To end 2016, small-cap stocks were one of the hottest trades, but to start 2017, enthusiasm is waning for smaller stocks and the related exchange traded funds.

For example, the iShares Core S&P Small-Cap ETF (NYSEArca: IJR) and the iShares Russell 2000 ETF (NYSEArca: IWM) are badly lagging large-cap benchmarks.

In fact, IJR has traded slightly lower to start 2017 while IWM is up barely more than half a percent. Some analysts are concerned small-caps could see more near-term downside.

“he lag is due in part to waning enthusiasm around the prospect of such tax cuts being implemented this year, as health-care reform and defense spending have appeared to move to the fore over tax policy, said Erin Gibbs, S&P Global’s equity chief investment officer,” reports CNBC.

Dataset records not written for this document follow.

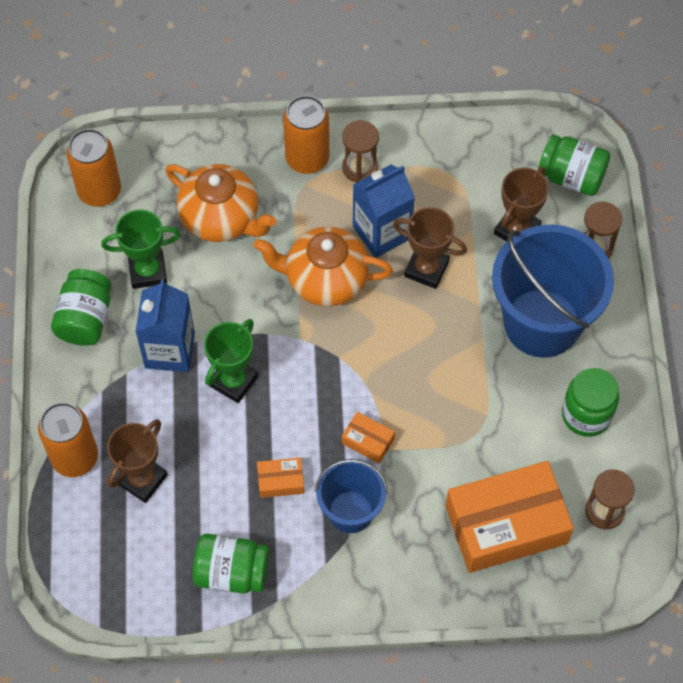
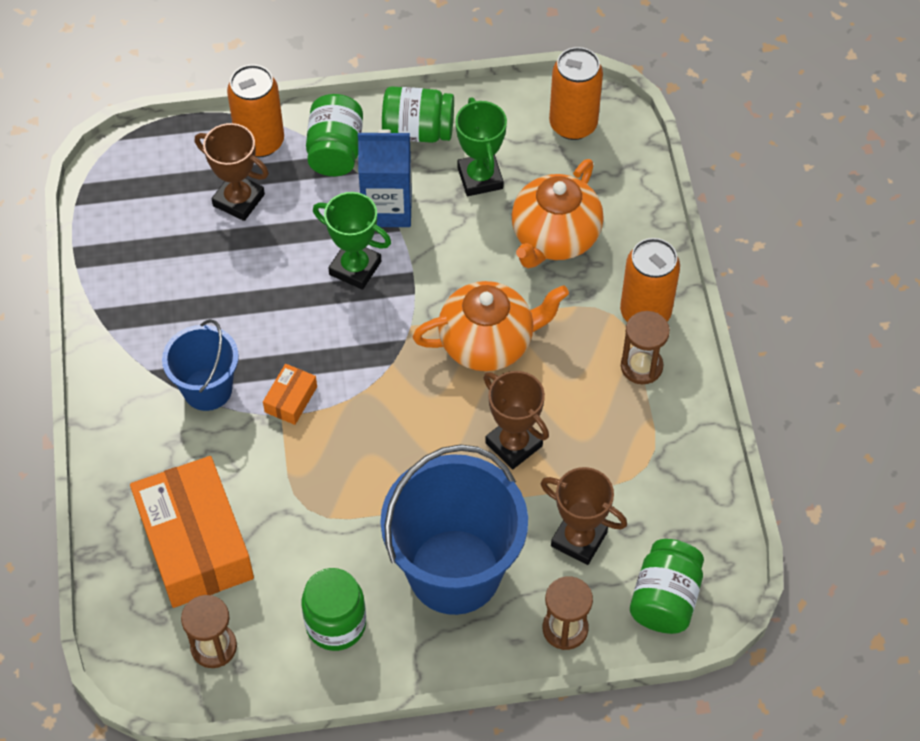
camera: 85 degrees right, 5 degrees down
green jar [193,533,269,594] -> green jar moved to [306,94,363,176]
orange teapot [254,227,393,306] -> orange teapot turned 75 degrees clockwise [413,281,569,371]
orange box [257,457,304,498] -> none
blue carton [353,165,415,258] -> none
brown trophy [393,207,467,289] -> brown trophy turned 60 degrees counterclockwise [484,371,549,470]

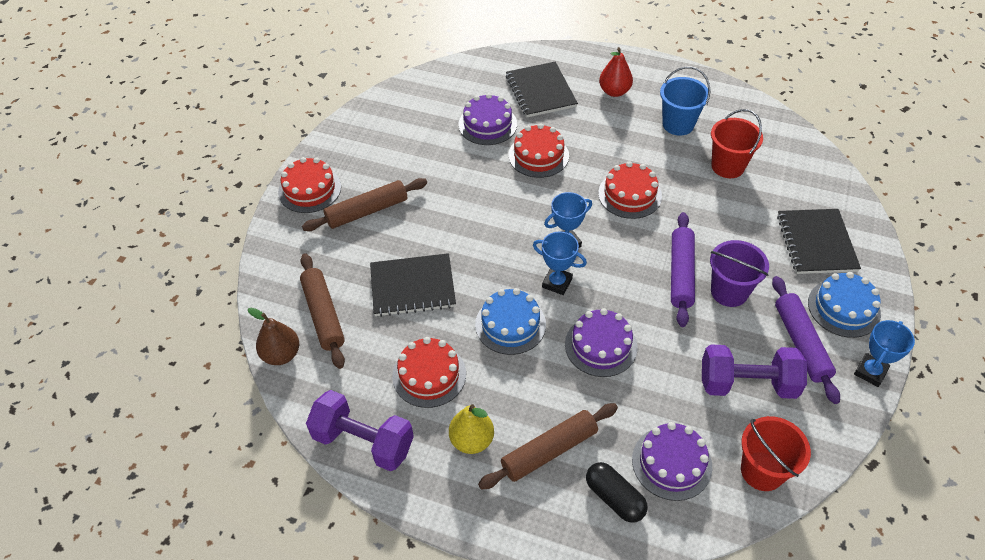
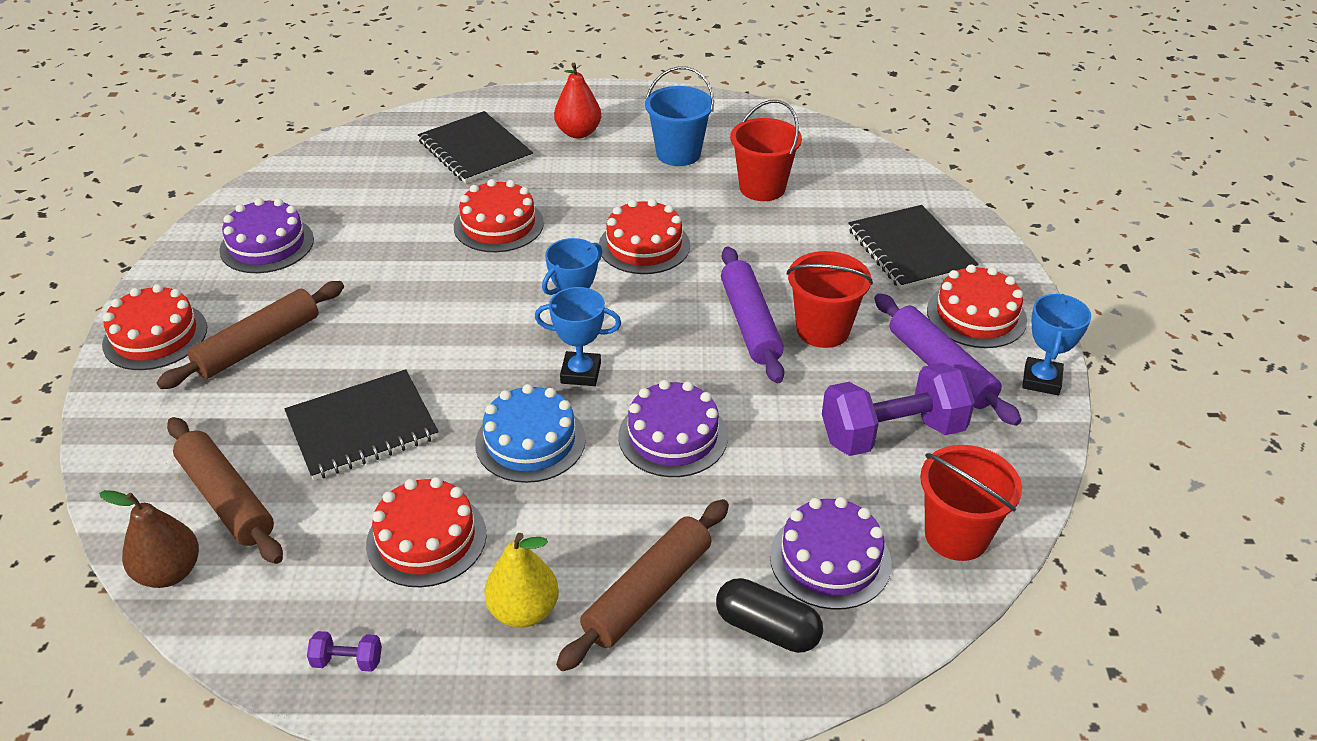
camera: 20 degrees left, 10 degrees down
purple dumbbell [306,390,414,471] -> purple dumbbell [307,631,382,672], size x0.41
purple cake [459,93,517,145] -> purple cake moved to [219,198,314,273]
purple bucket [710,240,769,307] -> red bucket [787,251,873,348]
blue cake [808,272,881,338] -> red cake [927,265,1027,348]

Small-caps, though, can still navigate through a slowly rising rate environment. Smaller companies, which focus on U.S. markets, are less exposed to a stronger U.S. dollar as rates rise, which would more negatively affect larger corporations with a global footprint. Additionally, periods of rising rates also coincide with expanding economies, which often benefit smaller companies.

Small-caps are also focused on the domestic economy and have less direct exposure to global geopolitical uncertainty and currency risks, as opposed to large-cap companies that have an international footprint, which may be affected by overseas risks and a strengthening U.S. dollar.

Following Election Day, investors flocked to IWM, IJR and rival small-cap ETFs as markets priced in President Donald Trump’s “America First” mantra that would help domestically-oriented companies led the next leg in economic growth.

Expansionary fiscal policies have fueled inflation expectations, which have in turn raised bets on a Federal Reserve interest rate hike and strengthened the U.S. dollar. Consequently, with a stronger U.S. dollar, large-cap stocks may underperform as many large exporters find it harder to sell goods to foreign markets.

Jonathan Krinsky, chief market technician at MKM Partners, “noted that a buying opportunity could be near given its oversold conditions. In measuring market breadth — the number of stocks pulling back relative to the number of stocks advancing — small caps appear to be their most oversold since January 2016, he said,” reports CNBC.

Flows to big small-cap ETFs are mixed to start 2017 as IWM has bled $2.92 billion while IJR has seen $3.2 billion in inflows.